Петрович посерьёзнел.
– Где?
– Да это давно было. Когда с Матвеем ещё сидели. Его уже не вытащишь.
– Ты точно видел, что в производство отдали именно чистый лист?
– Кажется, да, а что?
– Не говори никому.
– Почему?
– Есть тут один ангел в ссылке, который с начала времён пытается протащить мысль, что людям не надо писать сценарии.
– Кто?
– Люцифер.
Над головой послышались хлопки крыльев. Люц плавно опустился перед Марком и Петровичем.
– Звали?
– Всё шутишь, – Петрович протянул гостю раскрытый портсигар.
– О! Что–то свеженькое? Я маньяков люблю.
– Не. Марк, вон, ванильную вытащил. Где-то есть инженер, которого жена из-за проститутки бросила и школьная учительница.
– Давай учительницу – она, на мой вкус, больше всего из них маньяка напоминает.
Люц выбрал самокрутку.

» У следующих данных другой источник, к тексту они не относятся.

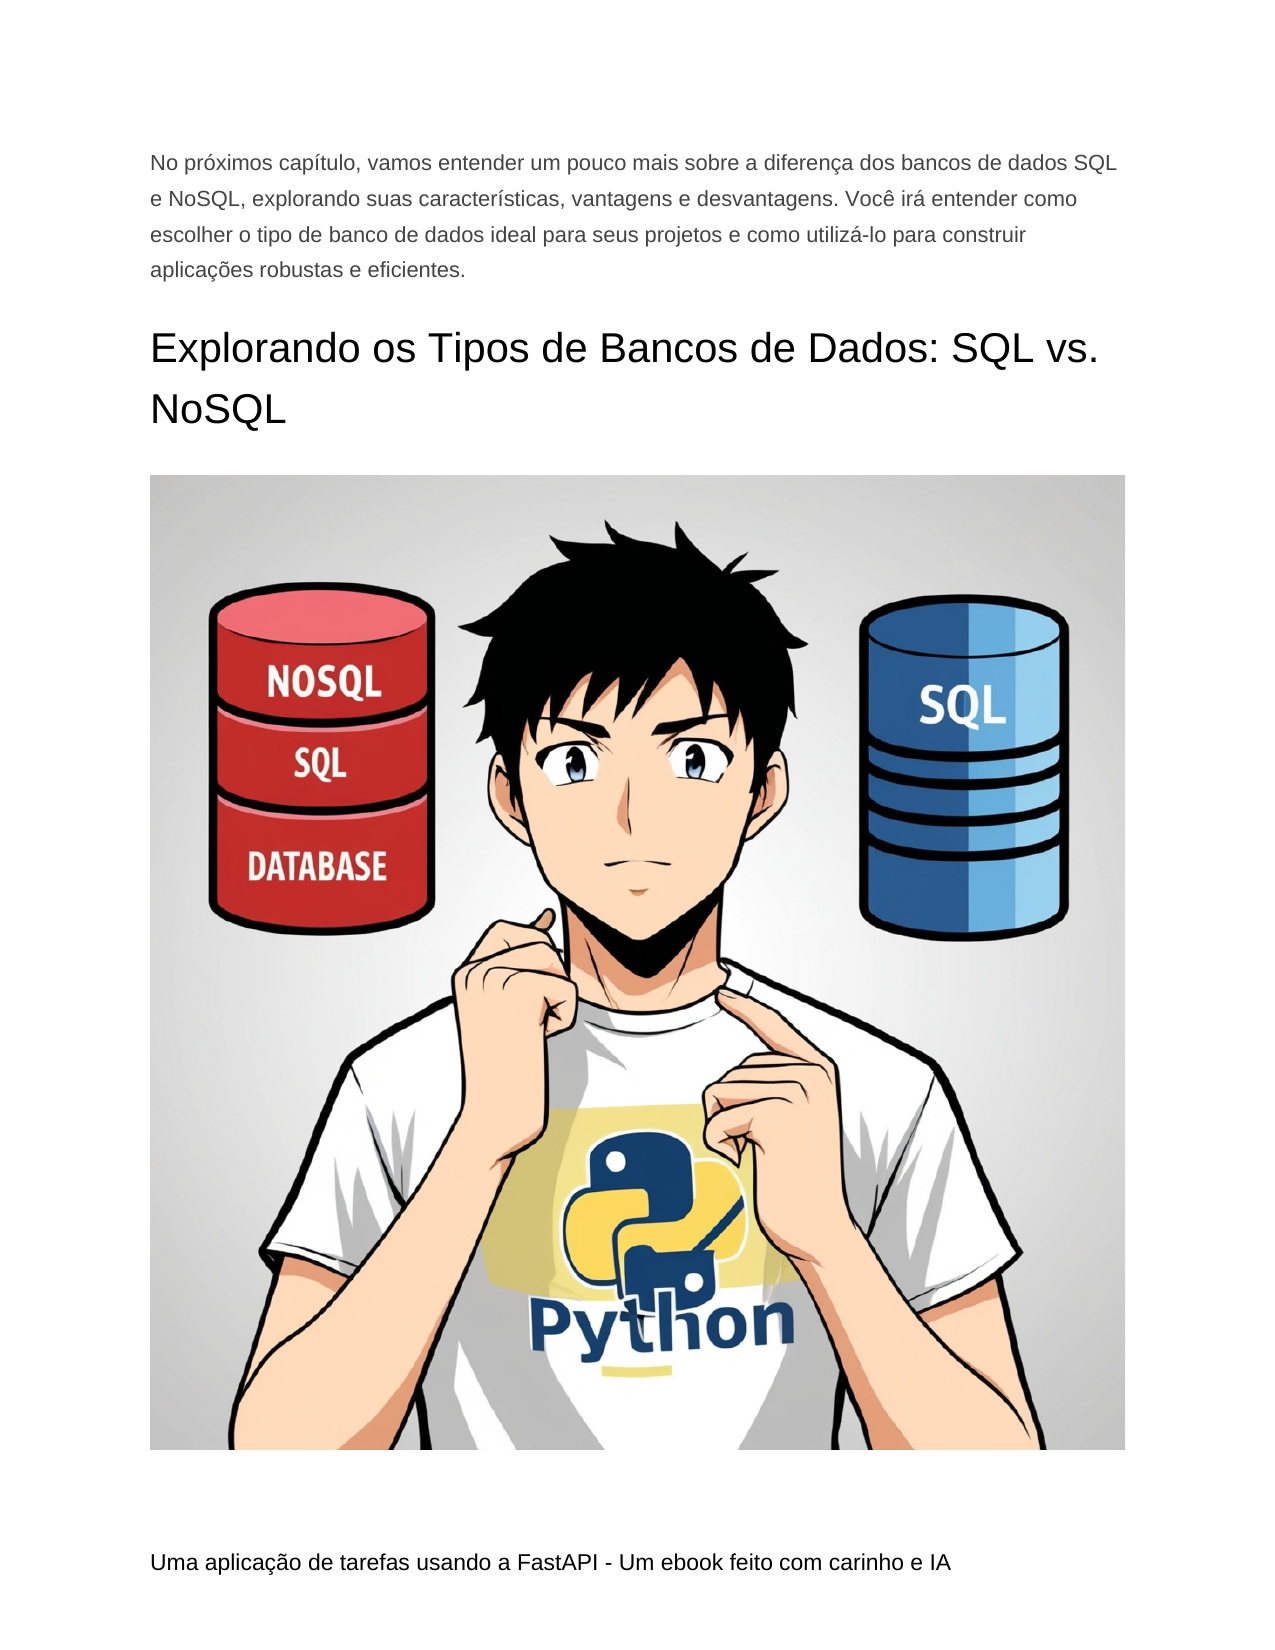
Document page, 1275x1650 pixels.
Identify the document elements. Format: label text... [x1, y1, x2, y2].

picture [150, 475, 1125, 1450]
subtitle Explorando os Tipos de Bancos de Dados: SQL vs. NoSQL [150, 323, 1125, 432]
text No próximos capítulo, vamos entender um pouco mais sobre a diferença dos bancos de dados SQL e NoSQL, explorando suas características, vantagens e desvantagens. Você irá entender como escolher o tipo de banco de dados ideal para seus projetos e como utilizá-lo para construir aplicações robustas e eficientes. [150, 150, 1125, 282]
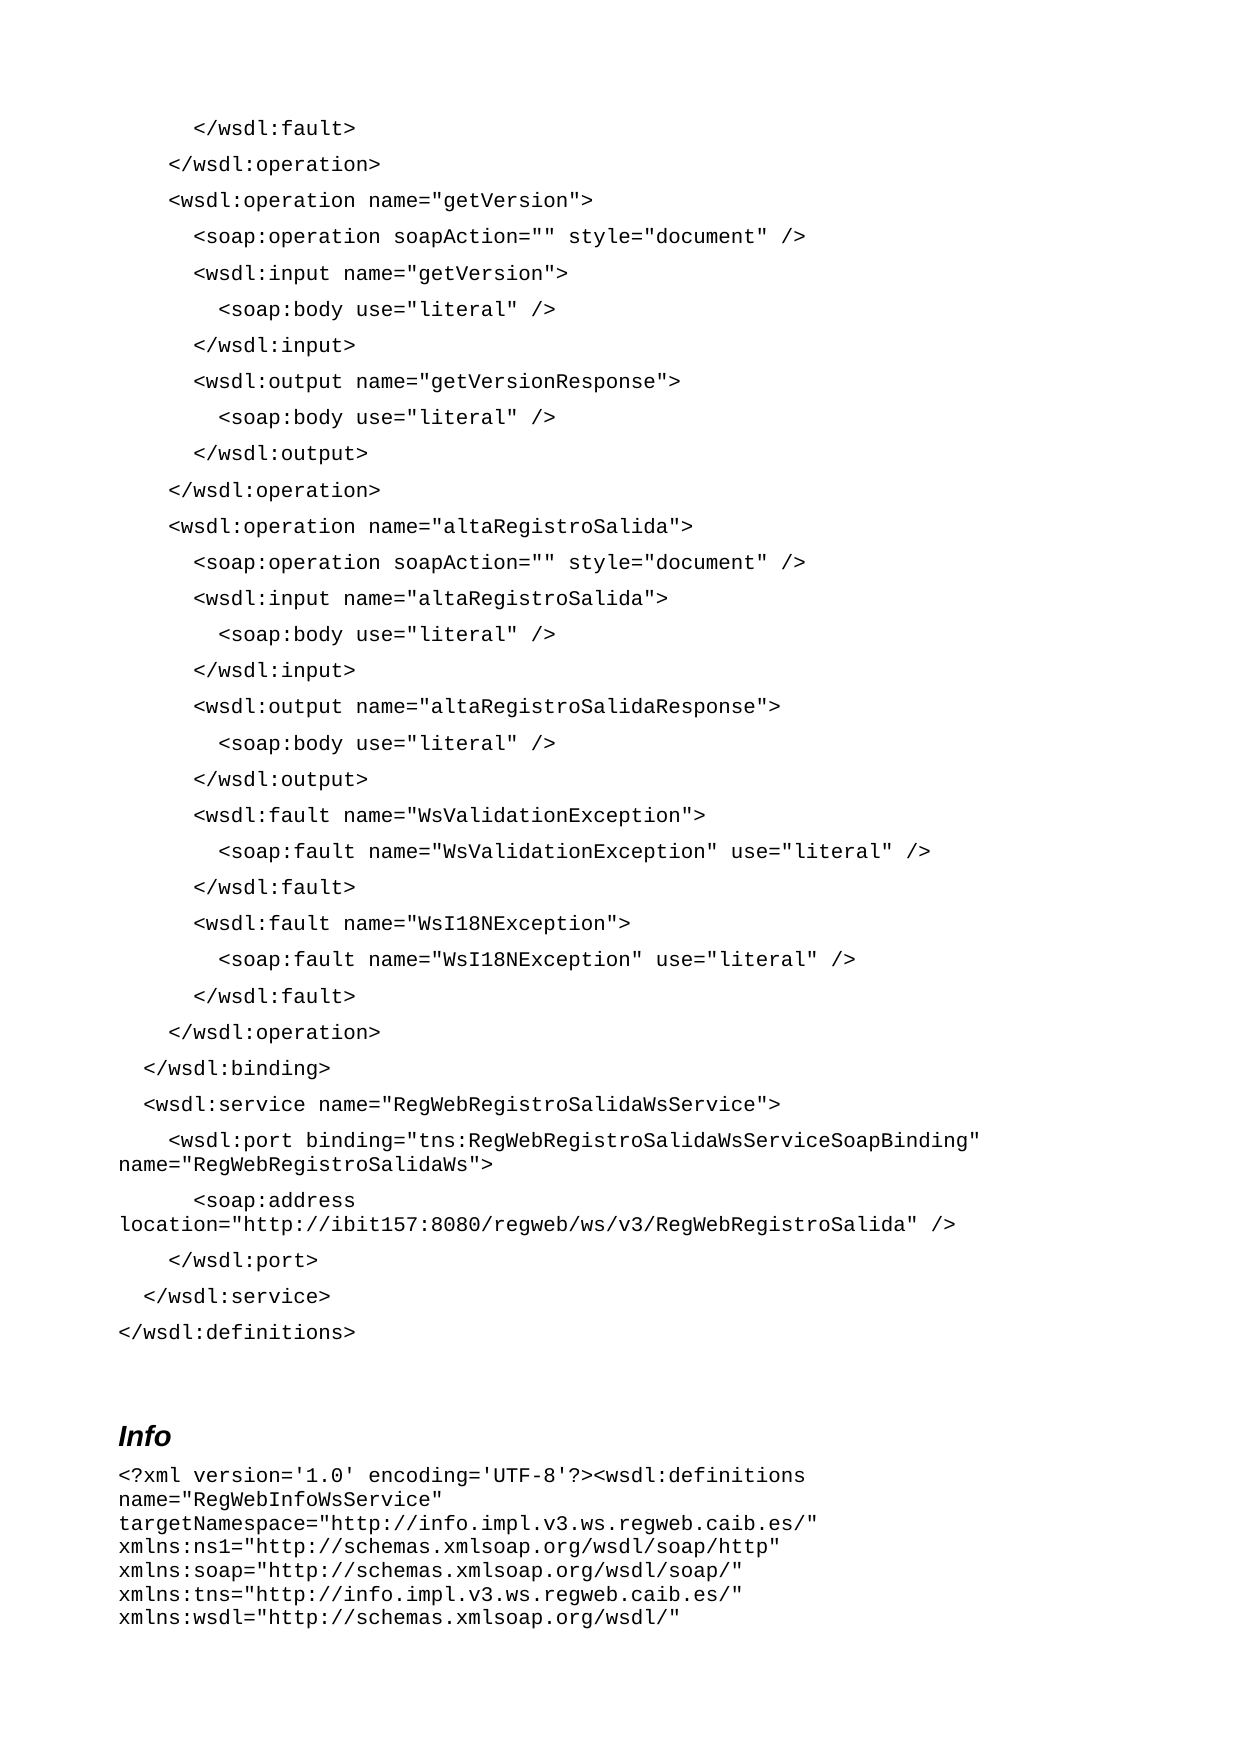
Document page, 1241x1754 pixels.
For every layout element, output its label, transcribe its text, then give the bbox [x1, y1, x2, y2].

Раскурил, скривился.
– О чём говорили? – Люц внимательно посмотрел в глаза Марка.
– Да так, обсуждали вкусы, – растерялся Марк.
– Мальчик редактором становится, – вклинился Петрович, – сегодня так знатно орал на автора – тебе бы понравилось.
– Мне не нравится орать на авторов, – Люц посмотрел на стреляющий искорками огонёк самокрутки, – мне в принципе не нравятся авторы.
Он повернулся к загрустившему Марку.
– Точнее то, что вы делаете.
– Почему? – вырвалось у молодого человека.
– Вы же лишаете людей свободы воли.
– Ну мы же не пишем жёсткий сценарий. Это, скорее, как в реалити – предложения вариантов.
– А ты не думал, что будет, если у человека не будет заранее написанных вариантов?
Марк поёжился.
– Думал. Но лично мне просто нравится писать.
– А если бы ты вместо рукописи сдал чистый лист, как думаешь, что-то в судьбе человека изменилось бы?
Петровичу не понравилось направление, в которое повернула беседа. Самое ужасное, что могло случиться – Люц слышал их разговор до своего появления.
– Люц, завязывай соблазнять парня. Есть правила – он им следует. Чего ты до него докопался?
– Ой, извини. Ладно, – окурок он небрежно бросил в какой-то пыльный угол, – мне пора.
Проследив взглядом улетающего ввысь опального ангела, убедившись, что хлопки крыльев затихли, Петрович повернулся к Марку.
– Никогда, слышишь, никогда и никому не рассказывай, что тебе ПОКАЗАЛОСЬ, что ты видел чистый лист, сданный в производство.
– Хорошо, – испугался перемены в тоне Петровича ответил Марк.
– Ладно, – Петрович подтянул свитер, поправил очки, отчего они перекосились, лицо стало привычно-придурковатым, – тогда, когда я работал с китайцами, мы хотели сделать самогонный аппарат. И у нас получилось! – Петрович поднял палец вверх, – сделать порох. Потом мы придумали бочки, но нашу идею украли арабы и начали летать на бочках с порохом.